**SEÇÃO DO DOCUMENTO**:
%%

A noite de 31 de Dezembro para 1 de Janeiro, sendo como outra noite qualquer, não é como outra noite qualquer. É a noite de Passagem do Ano e tem significado porque o Homem é um ser de ritos e necessita de símbolos que dêem conteúdo a esses mesmos ritos.

Ainda hoje o sono é um enigma para a ciência. Porque dormimos? Para esquecer? Para permitir ao cérebro recompor-se sem interferência da dominante consciência própria ao estado de vigília?

As teses dividem-se sobre as razões da necessidade do sono mas sobre os malefícios e terríveis consequências sobre a sua privação, sobretudo quando prolongada, até por experiências realizadas, pelo contrário, tudo se afigura bem mais certo e conhecido.

Sim, dir-se-á precisarmos do sono também para esquecer, tanto, pelo menos, quanto se compreende como uma existência sem esquecimento se tornaria facilmente insuportável, assim como impossível a vida sem qualquer lembrança, uma vez nunca poder ser mais, em tal circunstância, senão mero ou mesmo o mais puro caos.

%%

**PARTES DO EXERCÍCIO**:
#1 Resuma em duas frases o trecho acima sobre a noite de Passagem do Ano e o sono.
#2 Apresente a listagem como CSV de duas colunas, campo e valor, da linha que contém "collectors: Kocsis" até o fim da listagem, inclusive. Use uma linha do CSV para cada linha da listagem, com o nome e o valor cada um entre aspas e as quebras de linha trocadas por espaços.

**DADOS DE TRABALHO**:
%%

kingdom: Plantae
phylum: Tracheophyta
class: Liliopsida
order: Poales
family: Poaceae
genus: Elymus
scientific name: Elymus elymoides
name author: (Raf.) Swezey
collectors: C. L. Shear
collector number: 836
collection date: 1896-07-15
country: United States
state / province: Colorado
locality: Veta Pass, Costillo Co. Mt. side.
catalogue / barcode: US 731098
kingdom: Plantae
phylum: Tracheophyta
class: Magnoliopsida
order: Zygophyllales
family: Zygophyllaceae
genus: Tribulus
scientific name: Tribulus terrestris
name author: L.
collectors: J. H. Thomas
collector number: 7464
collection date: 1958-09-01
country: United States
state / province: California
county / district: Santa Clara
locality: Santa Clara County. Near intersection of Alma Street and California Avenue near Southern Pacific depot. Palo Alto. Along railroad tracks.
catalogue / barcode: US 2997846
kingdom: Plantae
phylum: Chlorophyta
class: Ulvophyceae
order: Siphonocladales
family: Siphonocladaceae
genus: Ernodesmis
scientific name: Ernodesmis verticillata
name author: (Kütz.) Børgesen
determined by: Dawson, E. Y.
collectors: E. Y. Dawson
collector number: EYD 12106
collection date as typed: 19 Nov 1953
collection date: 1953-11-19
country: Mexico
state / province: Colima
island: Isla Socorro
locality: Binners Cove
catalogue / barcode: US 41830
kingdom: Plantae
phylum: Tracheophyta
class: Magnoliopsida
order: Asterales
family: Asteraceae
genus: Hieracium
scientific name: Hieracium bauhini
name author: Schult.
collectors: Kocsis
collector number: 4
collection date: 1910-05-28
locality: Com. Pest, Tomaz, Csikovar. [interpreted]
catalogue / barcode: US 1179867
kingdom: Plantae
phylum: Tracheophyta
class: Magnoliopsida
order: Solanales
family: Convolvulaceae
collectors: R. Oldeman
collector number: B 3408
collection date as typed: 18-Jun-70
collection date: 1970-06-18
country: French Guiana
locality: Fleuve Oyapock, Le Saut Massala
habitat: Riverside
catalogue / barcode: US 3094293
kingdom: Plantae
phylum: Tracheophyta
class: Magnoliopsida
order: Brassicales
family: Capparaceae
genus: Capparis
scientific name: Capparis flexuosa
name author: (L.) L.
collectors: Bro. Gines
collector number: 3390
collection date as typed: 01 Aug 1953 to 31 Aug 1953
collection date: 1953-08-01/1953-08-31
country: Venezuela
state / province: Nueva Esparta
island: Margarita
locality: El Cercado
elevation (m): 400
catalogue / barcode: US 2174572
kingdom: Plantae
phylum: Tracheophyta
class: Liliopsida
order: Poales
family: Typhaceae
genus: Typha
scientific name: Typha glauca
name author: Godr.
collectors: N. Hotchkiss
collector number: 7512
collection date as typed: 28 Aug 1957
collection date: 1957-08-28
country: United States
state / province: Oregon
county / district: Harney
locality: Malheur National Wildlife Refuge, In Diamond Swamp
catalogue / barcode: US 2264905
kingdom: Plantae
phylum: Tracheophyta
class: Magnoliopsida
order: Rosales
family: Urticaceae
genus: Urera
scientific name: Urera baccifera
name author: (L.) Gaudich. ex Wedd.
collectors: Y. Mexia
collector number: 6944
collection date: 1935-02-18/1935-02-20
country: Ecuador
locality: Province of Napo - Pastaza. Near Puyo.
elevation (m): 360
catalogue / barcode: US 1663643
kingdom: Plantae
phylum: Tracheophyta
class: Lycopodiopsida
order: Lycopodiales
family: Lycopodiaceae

%%

**RESPOSTAS DADAS**:
#1 A noite de 31 de dezembro para 1 de janeiro tem significado por ser a Passagem do Ano, já que o Homem é um ser de ritos e precisa de símbolos que lhes deem conteúdo. O sono ainda é um enigma para a ciência, e, embora as teses se dividam sobre por que precisamos dele, os males da sua privação são bem conhecidos, e ele pode servir também para esquecer, pois uma existência sem esquecimento se tornaria insuportável.

#2
campo,valor
"collectors:","Kocsis"
"collector number:","4"
"collection date:","1910-05-28"
"locality:","Com. Pest, Tomaz, Csikovar. [interpreted]"
"catalogue / barcode:","US 1179867"
"kingdom:","Plantae"
"phylum:","Tracheophyta"
"class:","Magnoliopsida"
"order:","Solanales"
"family:","Convolvulaceae"
"collectors:","R. Oldeman"
"collector number:","B 3408"
"collection date as typed:","18-Jun-70"
"collection date:","1970-06-18"
"country:","French Guiana"
"locality:","Fleuve Oyapock, Le Saut Massala"
"habitat:","Riverside"
"catalogue / barcode:","US 3094293"
"kingdom:","Plantae"
"phylum:","Tracheophyta"
"class:","Magnoliopsida"
"order:","Brassicales"
"family:","Capparaceae"
"genus:","Capparis"
"scientific name:","Capparis flexuosa"
"name author:","(L.) L."
"collectors:","Bro. Gines"
"collector number:","3390"
"collection date as typed:","01 Aug 1953 to 31 Aug 1953"
"collection date:","1953-08-01/1953-08-31"
"country:","Venezuela"
"state / province:","Nueva Esparta"
"island:","Margarita"
"locality:","El Cercado"
"elevation (m):","400"
"catalogue / barcode:","US 2174572"
"kingdom:","Plantae"
"phylum:","Tracheophyta"
"class:","Liliopsida"
"order:","Poales"
"family:","Typhaceae"
"genus:","Typha"
"scientific name:","Typha glauca"
"name author:","Godr."
"collectors:","N. Hotchkiss"
"collector number:","7512"
"collection date as typed:","28 Aug 1957"
"collection date:","1957-08-28"
"country:","United States"
"state / province:","Oregon"
"county / district:","Harney"
"locality:","Malheur National Wildlife Refuge, In Diamond Swamp"
"catalogue / barcode:","US 2264905"
"kingdom:","Plantae"
"phylum:","Tracheophyta"
"class:","Magnoliopsida"
"order:","Rosales"
"family:","Urticaceae"
"genus:","Urera"
"scientific name:","Urera baccifera"
"name author:","(L.) Gaudich. ex Wedd."
"collectors:","Y. Mexia"
"collector number:","6944"
"collection date:","1935-02-18/1935-02-20"
"country:","Ecuador"
"locality:","Province of Napo - Pastaza. Near Puyo."
"elevation (m):","360"
"catalogue / barcode:","US 1663643"
"kingdom:","Plantae"
"phylum:","Tracheophyta"
"class:","Lycopodiopsida"
"order:","Lycopodiales"
"family:","Lycopodiaceae"